List gończy policji księstwa Liechtenstein głosi: „Mężczyzna, 180 cm wzrostu, silnej budowy ciała, oczy brązowe, włosy ciemnobrązowe, nosi okulary lub szkła kontaktowe”. Heinrich Kieber mieszka podobno pod przybranym nazwiskiem w Australii, na wszelki wypadek niemiecki wywiad dał mu jeszcze dwa zapasowe paszporty. To on w 2008 r. sprzedał Republice Federalnej zestaw płyt z danymi klientów banku LGT w Liechtensteinie, uruchamiając największe w historii Niemiec śledztwo w sprawie unikania podatków. Ale według niektórych doniesień, Kieber był tylko przynętą rzuconą mediom i wściekłym klientom, by nie wpadli na trop prawdziwego złodzieja. Ktokolwiek ukradł, ma coraz więcej naśladowców.
W ubiegłym tygodniu Angela Merkel zatwierdziła zakup kolejnego pakietu danych, tym razem skradzionych z banku Crédit Suisse w Szwajcarii.

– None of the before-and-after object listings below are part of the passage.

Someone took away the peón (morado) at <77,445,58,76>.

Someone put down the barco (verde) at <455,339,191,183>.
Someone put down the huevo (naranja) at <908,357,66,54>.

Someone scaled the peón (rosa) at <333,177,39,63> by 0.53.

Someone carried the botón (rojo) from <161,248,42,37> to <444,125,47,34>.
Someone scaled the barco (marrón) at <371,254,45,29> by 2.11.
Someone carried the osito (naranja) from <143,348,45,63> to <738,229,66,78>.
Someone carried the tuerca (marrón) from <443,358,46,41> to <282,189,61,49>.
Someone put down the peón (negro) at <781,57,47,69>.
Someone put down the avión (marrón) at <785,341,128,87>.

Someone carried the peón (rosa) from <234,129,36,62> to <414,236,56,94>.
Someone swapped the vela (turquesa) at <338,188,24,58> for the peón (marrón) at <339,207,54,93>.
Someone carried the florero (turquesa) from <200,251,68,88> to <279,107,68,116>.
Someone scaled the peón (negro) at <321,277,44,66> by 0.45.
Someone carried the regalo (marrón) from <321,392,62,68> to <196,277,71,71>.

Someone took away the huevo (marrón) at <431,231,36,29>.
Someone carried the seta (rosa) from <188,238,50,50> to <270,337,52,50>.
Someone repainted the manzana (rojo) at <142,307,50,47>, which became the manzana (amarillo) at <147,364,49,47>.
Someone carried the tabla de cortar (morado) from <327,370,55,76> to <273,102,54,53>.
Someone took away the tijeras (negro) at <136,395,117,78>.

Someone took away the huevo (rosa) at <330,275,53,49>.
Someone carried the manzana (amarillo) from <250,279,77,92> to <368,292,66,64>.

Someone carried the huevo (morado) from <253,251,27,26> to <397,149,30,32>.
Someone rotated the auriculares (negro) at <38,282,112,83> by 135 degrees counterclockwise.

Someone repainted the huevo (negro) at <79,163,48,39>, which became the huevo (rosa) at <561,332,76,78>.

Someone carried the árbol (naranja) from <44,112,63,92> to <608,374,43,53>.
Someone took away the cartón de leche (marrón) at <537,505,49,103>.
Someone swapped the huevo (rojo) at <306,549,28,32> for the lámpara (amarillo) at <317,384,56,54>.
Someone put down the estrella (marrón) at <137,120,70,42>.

Do służb skarbowych miał zgłosić się anonimowy informator. Za płytę CD z nazwiskami 1,5 tys. uciekinierów podatkowych żąda 2,5 mln euro. Do odzyskania jest podobno 100 mln. Nic dziwnego, że w Niemczech wybuchła debata. Kupowanie danych od złodzieja kłóci się z chadecką etyką. Z kolei współrządzący liberałowie tradycyjnie reprezentują przedsiębiorców, wśród których wielu może mieć tajne konta w Szwajcarii. Rysuje się też problem prawny: w związku z poprzednim zakupem do Trybunału Konstytucyjnego w Karlsruhe wpłynęła już skarga na rząd o posługiwanie się informacjami z przestępstwa. Mimo to Merkel dała zielone światło.
Handel danymi bankowymi to uboczny skutek wojny z terroryzmem. Po 11 września 2001 r. Ameryka i Europa zaostrzyły kontrole nad przepływami finansowymi z rajów podatkowych i państw o wysokim poziomie tajemnicy bankowej, podejrzewając, że za ich pośrednictwem może być finansowany terroryzm.